Os italianos devem retornar à Itália! Essa era uma das exigências de uma proposta de mudança constitucional lançada há 50 anos. Desde então, 42 plebiscitos já foram realizados sobre a questão dos estrangeiros. Por que o medo sempre retorna?

Essa data, 7 de junho de 1970, entrou para a história da Suíça: foi quando o destino dos “trabalhadores estrangeiros”, em grande parte italianos, se decidiu nas urnas.

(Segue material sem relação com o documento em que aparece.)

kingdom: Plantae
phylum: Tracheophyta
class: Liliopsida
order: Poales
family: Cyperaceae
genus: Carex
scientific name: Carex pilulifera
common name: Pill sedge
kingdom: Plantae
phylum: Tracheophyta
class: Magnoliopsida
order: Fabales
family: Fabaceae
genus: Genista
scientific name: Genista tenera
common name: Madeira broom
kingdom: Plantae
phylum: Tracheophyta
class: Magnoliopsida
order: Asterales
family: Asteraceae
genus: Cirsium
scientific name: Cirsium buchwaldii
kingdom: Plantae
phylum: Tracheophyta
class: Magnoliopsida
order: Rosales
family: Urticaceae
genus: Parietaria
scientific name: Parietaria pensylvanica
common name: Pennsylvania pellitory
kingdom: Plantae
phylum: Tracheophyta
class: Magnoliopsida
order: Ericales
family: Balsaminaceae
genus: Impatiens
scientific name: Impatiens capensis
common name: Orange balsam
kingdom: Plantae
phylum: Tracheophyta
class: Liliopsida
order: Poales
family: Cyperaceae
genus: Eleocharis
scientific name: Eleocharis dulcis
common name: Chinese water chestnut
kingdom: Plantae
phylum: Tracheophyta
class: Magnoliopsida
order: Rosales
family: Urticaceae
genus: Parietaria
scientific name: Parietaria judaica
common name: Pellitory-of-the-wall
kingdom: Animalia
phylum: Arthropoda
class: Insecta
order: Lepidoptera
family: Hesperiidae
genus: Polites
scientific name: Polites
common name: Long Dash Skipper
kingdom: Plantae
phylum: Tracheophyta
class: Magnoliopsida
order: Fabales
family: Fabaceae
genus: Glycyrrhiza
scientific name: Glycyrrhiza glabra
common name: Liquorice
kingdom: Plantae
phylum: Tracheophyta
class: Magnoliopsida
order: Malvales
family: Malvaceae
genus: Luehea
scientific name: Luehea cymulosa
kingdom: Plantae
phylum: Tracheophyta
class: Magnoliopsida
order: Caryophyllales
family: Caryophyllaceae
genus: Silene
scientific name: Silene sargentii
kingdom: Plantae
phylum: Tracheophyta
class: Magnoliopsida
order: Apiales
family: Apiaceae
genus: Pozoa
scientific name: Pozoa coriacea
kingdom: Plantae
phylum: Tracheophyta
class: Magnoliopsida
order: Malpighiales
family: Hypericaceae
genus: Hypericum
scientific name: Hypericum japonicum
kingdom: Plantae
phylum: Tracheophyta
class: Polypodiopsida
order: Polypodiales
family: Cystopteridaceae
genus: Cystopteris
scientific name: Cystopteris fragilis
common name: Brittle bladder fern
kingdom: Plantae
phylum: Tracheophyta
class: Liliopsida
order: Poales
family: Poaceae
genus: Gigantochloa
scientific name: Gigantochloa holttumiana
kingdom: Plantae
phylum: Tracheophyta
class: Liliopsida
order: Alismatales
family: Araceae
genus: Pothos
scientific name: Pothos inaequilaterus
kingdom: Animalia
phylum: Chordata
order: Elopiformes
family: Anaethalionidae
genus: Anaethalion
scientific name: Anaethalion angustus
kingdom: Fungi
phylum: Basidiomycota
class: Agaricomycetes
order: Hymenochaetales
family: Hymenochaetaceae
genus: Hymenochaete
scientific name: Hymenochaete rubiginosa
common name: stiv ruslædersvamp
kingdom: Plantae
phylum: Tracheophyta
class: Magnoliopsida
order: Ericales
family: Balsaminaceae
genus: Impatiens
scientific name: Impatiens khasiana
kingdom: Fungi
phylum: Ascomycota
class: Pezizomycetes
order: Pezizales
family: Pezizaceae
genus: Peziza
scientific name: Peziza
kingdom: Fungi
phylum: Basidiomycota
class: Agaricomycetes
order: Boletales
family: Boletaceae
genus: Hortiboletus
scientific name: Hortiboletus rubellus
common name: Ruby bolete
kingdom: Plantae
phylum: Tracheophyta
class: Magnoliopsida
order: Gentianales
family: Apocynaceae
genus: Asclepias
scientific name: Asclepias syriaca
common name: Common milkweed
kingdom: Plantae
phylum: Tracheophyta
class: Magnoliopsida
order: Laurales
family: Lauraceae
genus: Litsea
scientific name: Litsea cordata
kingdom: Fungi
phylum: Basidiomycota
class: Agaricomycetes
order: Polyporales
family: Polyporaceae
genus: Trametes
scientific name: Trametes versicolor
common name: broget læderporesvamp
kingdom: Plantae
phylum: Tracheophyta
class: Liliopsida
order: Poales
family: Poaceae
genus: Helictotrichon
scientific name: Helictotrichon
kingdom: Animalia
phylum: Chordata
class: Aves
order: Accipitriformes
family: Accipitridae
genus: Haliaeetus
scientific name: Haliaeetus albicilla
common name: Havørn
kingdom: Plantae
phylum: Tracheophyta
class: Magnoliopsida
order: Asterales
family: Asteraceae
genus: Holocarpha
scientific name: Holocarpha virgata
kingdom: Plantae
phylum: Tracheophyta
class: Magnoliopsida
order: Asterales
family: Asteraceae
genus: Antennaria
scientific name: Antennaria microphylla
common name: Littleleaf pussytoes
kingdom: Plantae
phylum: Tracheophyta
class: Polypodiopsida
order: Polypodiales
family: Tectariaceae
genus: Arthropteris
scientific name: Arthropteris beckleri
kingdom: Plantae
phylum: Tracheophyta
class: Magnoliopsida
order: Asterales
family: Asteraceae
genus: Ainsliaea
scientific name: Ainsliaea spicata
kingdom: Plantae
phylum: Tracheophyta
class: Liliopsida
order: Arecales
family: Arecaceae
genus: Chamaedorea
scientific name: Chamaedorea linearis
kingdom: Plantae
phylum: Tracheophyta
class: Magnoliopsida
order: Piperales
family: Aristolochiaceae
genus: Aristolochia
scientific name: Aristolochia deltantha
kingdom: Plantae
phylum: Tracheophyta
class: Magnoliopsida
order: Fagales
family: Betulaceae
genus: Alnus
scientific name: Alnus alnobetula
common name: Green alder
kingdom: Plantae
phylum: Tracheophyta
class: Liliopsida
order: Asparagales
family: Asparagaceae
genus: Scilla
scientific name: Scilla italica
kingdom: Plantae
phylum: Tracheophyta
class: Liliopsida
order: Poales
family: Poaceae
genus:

No plebiscito, metade dos eleitores do país votaram a favor da proposta de limitar a proporção de italianos a 10% da população. O resultado mostra duas coisas: por um lado, que havia uma xenofobia generalizada e, por outro, como o país estava dividido.

Maior índice de participação
A mobilização foi enorme. A taxa de participação eleitoral foi de quase 75%, um dos maiores índices de participação até hoje.

A chamada “Iniciativa Contra a Infiltração Estrangeira”, a proposta de mudança constitucional, também era chamada de “Iniciativa Schwarzenbach” em homenagem ao seu idealizador. Originário de uma família de empresários e primo da famosa escritora Annemarie Schwarzenbach, James Schwarzenbach cresceu politicamente nas décadas de 1930 e 1940 como admirador de Mussolini e nas proximidades da Frente Nacional, a versão suíça do movimento nazista.